*** Available data ***

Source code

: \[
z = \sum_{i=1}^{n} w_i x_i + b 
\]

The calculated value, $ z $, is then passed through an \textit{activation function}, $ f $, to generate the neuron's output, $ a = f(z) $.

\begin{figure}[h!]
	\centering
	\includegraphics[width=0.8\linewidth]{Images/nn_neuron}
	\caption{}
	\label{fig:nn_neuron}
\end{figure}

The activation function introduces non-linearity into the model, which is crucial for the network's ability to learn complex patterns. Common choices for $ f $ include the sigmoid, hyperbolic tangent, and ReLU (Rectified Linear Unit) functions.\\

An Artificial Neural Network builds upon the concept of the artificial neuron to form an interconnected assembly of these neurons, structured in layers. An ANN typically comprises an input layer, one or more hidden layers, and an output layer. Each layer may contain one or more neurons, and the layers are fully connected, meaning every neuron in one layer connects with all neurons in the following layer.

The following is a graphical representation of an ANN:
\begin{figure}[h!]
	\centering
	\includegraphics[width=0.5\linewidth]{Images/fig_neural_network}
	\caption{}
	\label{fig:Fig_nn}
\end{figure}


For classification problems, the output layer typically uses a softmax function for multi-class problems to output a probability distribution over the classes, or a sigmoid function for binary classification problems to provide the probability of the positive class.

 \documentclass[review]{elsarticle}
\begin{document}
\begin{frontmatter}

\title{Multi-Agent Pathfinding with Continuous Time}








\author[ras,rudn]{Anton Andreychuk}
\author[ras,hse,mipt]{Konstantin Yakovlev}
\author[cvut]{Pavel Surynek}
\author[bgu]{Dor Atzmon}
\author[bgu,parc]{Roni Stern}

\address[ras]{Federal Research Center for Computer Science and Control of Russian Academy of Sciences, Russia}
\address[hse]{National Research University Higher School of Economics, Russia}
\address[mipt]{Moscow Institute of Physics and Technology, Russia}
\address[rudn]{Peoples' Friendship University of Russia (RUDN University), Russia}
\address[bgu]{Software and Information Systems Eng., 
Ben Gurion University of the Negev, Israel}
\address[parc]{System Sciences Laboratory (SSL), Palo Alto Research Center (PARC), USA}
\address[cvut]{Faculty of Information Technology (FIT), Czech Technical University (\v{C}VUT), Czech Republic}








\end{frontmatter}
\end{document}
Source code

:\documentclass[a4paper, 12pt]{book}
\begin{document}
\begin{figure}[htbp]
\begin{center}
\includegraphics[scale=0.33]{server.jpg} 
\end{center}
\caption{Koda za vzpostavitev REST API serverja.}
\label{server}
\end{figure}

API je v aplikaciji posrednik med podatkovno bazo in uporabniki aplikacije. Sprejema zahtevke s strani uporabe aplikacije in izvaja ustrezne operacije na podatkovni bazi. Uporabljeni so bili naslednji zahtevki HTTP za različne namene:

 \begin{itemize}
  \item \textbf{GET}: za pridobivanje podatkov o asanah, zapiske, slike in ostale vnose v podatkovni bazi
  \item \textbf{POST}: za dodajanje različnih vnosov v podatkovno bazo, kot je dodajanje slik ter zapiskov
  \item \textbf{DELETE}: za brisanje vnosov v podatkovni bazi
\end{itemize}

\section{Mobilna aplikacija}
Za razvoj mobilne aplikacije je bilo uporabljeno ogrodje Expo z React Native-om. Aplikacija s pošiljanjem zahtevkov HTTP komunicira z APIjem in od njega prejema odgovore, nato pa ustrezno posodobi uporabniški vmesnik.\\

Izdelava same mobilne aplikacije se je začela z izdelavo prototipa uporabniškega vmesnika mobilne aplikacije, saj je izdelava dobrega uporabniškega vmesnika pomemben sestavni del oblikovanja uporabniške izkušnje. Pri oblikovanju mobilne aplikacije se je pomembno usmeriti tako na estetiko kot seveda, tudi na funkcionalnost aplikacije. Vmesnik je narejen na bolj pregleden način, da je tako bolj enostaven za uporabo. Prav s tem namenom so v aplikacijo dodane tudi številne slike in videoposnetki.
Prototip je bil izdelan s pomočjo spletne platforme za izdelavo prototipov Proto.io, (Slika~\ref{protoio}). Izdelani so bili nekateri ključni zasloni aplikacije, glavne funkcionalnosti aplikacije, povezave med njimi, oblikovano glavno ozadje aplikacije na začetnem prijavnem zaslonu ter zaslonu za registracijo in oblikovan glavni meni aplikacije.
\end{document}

*** End of Available data ***

Lines in the data that hold "University" must be located and copied.

* _Worked solution_
\address[hse]{National Research University Higher School of Economics, Russia}
\address[rudn]{Peoples' Friendship University of Russia (RUDN University), Russia}
Ben Gurion University of the Negev, Israel}
\address[cvut]{Faculty of Information Technology (FIT), Czech Technical University (\v{C}VUT), Czech Republic}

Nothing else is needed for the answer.